Chief Executive of the Post Office Nick Read was paid £54,400 for merely cooperating with the Horizon Inquiry. He reluctantly agreed to pay £13,600 of this back in May 2023, having initially offered to pay back around £3,000.

This came after the Post Office recognized its error in awarding bonus payments on such metrics, followed by paying the remaining amount after repeated pressure from politicians, those campaigning on behalf of the subpostmasters and subpostmistresses, and from the inquiry itself.

If the people in power cannot keep a company in check and were willing to receive bonuses for complying with an inquiry attempting to rectify their mistakes, what hope was there in ever protecting the subpostmasters in the first place?

It is also interesting to compare and contrast the level of inquiry and detail applied to calculating board bonuses against the lack of attention in relation to the massive uptake of apparent theft and fraud on the part of subpostmasters, which, in fact, had nothing to do with them, but, in practice, was the epic failure of the company’s computer system.

Well-funded parties, such as the Post Office, will typically instruct the most expensive law firms to ensure that they secure a favorable outcome by outspending their opponents.
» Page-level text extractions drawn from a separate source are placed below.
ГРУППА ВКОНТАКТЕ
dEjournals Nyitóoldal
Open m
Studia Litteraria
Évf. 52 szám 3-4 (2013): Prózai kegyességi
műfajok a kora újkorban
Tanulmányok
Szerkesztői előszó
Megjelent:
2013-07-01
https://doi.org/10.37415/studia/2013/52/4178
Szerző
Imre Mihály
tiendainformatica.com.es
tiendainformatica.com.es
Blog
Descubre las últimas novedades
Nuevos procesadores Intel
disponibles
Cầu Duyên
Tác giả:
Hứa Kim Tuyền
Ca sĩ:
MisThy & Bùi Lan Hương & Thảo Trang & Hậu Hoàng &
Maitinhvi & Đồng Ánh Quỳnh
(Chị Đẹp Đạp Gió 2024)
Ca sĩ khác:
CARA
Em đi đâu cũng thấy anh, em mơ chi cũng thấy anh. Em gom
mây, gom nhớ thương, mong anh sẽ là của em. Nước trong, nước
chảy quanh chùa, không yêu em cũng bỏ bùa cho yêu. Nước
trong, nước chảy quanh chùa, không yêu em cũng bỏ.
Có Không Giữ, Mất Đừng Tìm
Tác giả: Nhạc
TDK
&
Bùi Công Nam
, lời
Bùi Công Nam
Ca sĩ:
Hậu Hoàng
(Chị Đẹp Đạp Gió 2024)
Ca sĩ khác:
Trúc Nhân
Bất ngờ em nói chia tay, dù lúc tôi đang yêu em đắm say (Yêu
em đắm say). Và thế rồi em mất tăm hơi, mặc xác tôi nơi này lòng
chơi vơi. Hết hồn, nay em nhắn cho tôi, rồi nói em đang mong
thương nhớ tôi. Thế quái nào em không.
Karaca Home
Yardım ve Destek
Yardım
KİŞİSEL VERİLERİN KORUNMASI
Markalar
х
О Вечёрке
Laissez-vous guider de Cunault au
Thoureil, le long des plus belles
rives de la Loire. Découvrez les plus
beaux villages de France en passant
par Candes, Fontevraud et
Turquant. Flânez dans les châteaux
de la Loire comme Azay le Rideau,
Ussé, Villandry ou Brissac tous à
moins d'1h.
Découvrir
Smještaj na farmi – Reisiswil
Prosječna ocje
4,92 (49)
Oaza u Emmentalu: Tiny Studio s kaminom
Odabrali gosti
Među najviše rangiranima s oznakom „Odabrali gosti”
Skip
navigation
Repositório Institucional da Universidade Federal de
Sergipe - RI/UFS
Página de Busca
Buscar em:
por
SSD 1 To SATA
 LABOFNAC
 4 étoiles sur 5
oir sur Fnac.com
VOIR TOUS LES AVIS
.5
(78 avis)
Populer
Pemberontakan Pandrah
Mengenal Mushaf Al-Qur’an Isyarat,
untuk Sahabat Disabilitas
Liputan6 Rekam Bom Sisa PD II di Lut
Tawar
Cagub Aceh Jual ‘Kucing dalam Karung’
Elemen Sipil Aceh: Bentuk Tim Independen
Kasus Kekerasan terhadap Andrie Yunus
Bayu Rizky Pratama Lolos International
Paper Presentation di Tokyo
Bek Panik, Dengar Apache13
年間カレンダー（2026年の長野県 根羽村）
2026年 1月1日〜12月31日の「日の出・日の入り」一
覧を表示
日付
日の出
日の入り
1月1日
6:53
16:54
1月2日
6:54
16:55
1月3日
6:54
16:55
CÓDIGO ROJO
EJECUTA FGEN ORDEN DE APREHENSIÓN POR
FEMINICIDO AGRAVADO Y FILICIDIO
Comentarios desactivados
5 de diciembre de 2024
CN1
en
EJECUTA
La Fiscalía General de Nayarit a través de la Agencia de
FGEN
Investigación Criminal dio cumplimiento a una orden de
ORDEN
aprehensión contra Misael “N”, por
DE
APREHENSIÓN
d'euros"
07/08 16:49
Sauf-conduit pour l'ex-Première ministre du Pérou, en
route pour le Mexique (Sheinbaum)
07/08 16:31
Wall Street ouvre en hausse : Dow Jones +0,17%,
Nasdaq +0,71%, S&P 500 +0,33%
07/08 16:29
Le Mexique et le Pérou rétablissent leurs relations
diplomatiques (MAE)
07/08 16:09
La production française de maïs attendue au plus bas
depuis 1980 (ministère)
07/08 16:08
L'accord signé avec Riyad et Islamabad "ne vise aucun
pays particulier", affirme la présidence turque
Considering the Post Office’s annual accounts, this is exactly what came to pass in their defense of the group action led by Alan Bates and brought by the 555 subpostmasters.

The Post Office has spent £298 million on external lawyer fees between 2017 and March 2023, including on the defense of the Horizon system.

In 2022-2023 alone, the Post Office spent £92 million on lawyers. At the current rate of spending, the Post Office will have incurred an estimate of £390 million on legal fees by April, more than double the £169 million that has been paid in compensation to victims of the scandal.

While the legal fees incurred by the Post Office increase at an alarming rate, 1,900 victims of the scandal are still waiting for compensation.

Concluding Thoughts

The tragic nature of the Post Office scandal cannot be understated, and neither can the life-changing impact that this scandal has had on the individual subpostmasters, subpostmistresses and families who were directly affected.

There is also a clear lesson here for company directors on the magnitude of the impact that a failure to fulfil their duties can have.

The consequences that the directors of the Post Office will face will be unearthed as the Post Office inquiry progresses, and there is a public clamour for those directors who have failed in their statutory duties to be duly sanctioned.

Whether or not that will actually happen remains to be seen, as historically, senior directors appear to have got off relatively lightly when being held to account for failures in the provision of their services as directors.